- [Instruction]: Output everything from the line containing "genus: Helminthocladia" down to the end of the data as a JSON list of strings, one string per line, skipping any blank lines.

- [Supplied data]:
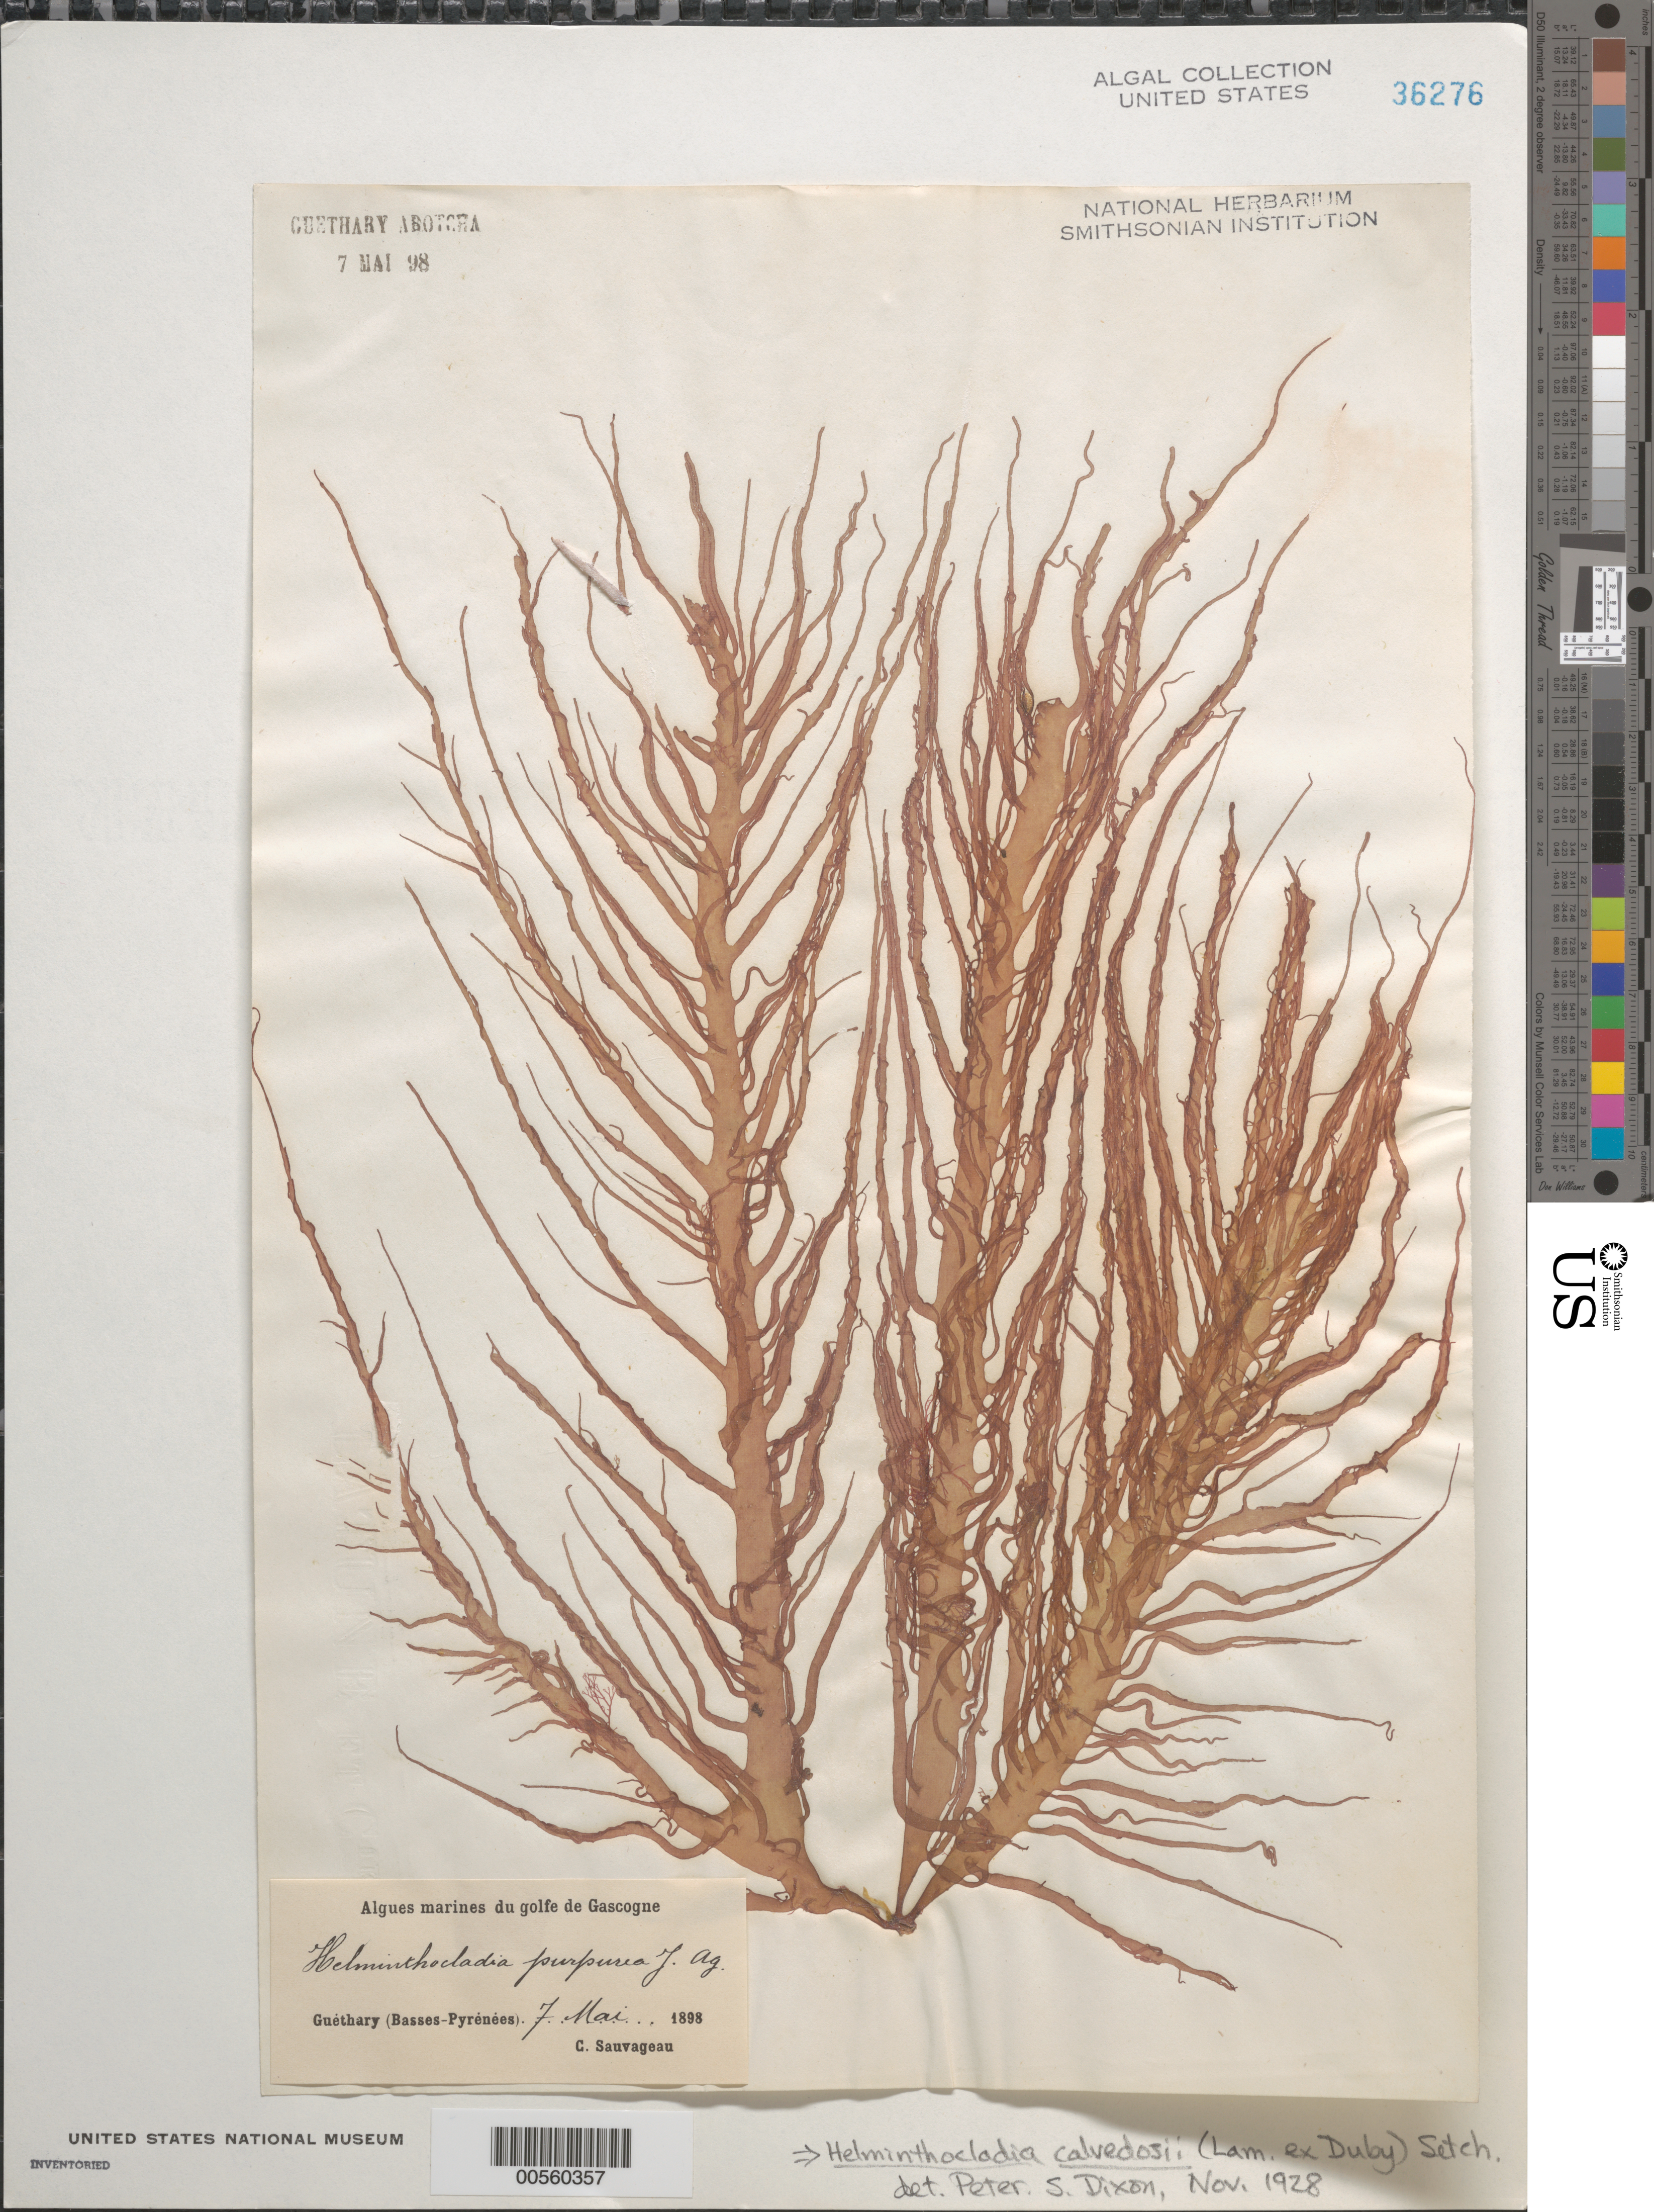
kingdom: Plantae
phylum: Rhodophyta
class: Florideophyceae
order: Nemaliales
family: Liagoraceae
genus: Helminthocladia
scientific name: Helminthocladia calvadosii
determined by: Dixon, P. S.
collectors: C. F. Sauvageau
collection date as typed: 07 May 1898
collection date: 1898-05-07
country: France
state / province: Nouvelle-Aquitaine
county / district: Pyrénées-Atlantiques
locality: Guethary Arotcha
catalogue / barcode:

- [Result of this exercise]:
[
  "genus: Helminthocladia",
  "scientific name: Helminthocladia calvadosii",
  "determined by: Dixon, P. S.",
  "collectors: C. F. Sauvageau",
  "collection date as typed: 07 May 1898",
  "collection date: 1898-05-07",
  "country: France",
  "state / province: Nouvelle-Aquitaine",
  "county / district: Pyrénées-Atlantiques",
  "locality: Guethary Arotcha",
  "catalogue / barcode:"
]